**Passage for review:**

- Opening Delimiter -

We've all heard the saying, "Age is Just a Number." It turns out that how much you truly believe that can impact your wellness as you get older.

Do you play that game of “Is she my age?” as you go about daily life … looking at other women and trying to calculate their age based on varied indicators like skin condition, ease of mobility, and clothing style? It’s a game many of us play, but the interesting truth is, there are two ways to consider our age.

Each of us knows the age we have chronologically speaking, but then there is the age we feel. Some 75-year-olds move through the world with no knee pain, no sighing as they sit down or stand up, no bevy of medicine bottles to take with meals. Some 50-year-olds are not as lucky.

According to a recent article in the New York Times, researchers are gaining intel onto these discrepancies by reviewing what are called “age-related biomarkers” and capturing dimensions like how elastic one’s skin is, how strong one’s grip is, and how one’s blood pressure and lung capacity rate.
Read More: How I Got In the Best Shape of My Life After 50

Age is Just a Number, Right?

But, say the experts, there’s another key component to the equation: a simpler way to determine what shape a person is in. Dubbed “subjective age,” it involves an individual’s self-assessment when asked, “How old do you feel most of the time?”

- Closing Delimiter -

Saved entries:
- Opening Delimiter -

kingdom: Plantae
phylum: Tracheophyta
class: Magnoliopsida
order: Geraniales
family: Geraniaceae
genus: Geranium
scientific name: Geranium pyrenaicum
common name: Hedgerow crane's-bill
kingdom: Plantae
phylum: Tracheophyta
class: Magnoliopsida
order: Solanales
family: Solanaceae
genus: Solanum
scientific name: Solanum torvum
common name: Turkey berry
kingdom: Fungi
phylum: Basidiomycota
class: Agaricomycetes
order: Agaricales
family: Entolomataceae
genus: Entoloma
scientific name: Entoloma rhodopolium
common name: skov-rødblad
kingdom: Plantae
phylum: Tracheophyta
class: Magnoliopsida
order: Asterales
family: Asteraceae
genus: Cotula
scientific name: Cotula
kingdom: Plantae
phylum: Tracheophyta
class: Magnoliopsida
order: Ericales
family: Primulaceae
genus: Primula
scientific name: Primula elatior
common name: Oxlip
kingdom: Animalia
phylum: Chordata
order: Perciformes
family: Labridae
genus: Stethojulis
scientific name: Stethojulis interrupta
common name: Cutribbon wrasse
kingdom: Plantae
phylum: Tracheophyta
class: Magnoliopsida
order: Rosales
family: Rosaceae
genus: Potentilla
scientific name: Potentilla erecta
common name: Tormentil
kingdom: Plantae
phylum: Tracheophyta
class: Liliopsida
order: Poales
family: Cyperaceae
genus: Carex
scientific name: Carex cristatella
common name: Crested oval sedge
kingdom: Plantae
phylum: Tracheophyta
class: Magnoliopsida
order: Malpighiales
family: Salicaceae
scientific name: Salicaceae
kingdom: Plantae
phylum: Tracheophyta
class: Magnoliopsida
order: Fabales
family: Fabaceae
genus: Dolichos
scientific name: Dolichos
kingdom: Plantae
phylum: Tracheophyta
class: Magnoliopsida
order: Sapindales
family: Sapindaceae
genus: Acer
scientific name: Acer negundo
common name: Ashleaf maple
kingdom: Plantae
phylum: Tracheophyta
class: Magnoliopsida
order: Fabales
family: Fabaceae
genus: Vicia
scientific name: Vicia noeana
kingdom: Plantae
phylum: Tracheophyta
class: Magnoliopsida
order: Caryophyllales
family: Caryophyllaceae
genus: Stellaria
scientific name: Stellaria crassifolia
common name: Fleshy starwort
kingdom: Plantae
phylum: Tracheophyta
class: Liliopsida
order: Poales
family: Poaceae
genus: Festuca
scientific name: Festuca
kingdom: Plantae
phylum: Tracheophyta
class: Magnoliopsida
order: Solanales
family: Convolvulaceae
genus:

- Closing Delimiter -

**Exercise requirements:**
A. Return the part of the article on subjective age from "Do you play" to "not as lucky.".
B. In the article on subjective age, what question is a person asked to assess their subjective age?
C. Continue the article on subjective age from its last sentence.
These rows have no connection to the article on subjective age.

**Expected responses:**
A.
Do you play that game of “Is she my age?” as you go about daily life … looking at other women and trying to calculate their age based on varied indicators like skin condition, ease of mobility, and clothing style? It’s a game many of us play, but the interesting truth is, there are two ways to consider our age.

Each of us knows the age we have chronologically speaking, but then there is the age we feel. Some 75-year-olds move through the world with no knee pain, no sighing as they sit down or stand up, no bevy of medicine bottles to take with meals. Some 50-year-olds are not as lucky.

B. "How old do you feel most of the time?"

C.
“This simple question seems to be particularly powerful,” said Antonio Terracciano, a professor of geriatrics at Florida State University College of Medicine in Tallahassee. Scientists have discovered that those who say they feel younger than their actual age are usually in better health (physically and emotionally) than those who feel older—with the negative connotations we typically place on that. People who feel younger than their years achieve better results on memory tests and have a lower odds of experiencing cognitive decline.

It’s heartening that 80 percent of people over the age of 40 feel younger than their years, but if you don’t, there are steps you can take to glean the benefits of that sensation (let’s sideline the debate about why the term “old” has so much negativity associated with it, at least for now). Making changes like eating well; losing weight; and working to gain strength, flexibility, and endurance—all of these can help keep physical deterioration in check. Also, embracing the positive gains of age—wisdom and self-knowledge, for starters—can help boost one’s mood and outlook. According to Tracey Gendron, MD, a gerontologist at Virginia Commonwealth University, we tend to become happier and more satisfied with our lives as the years pass.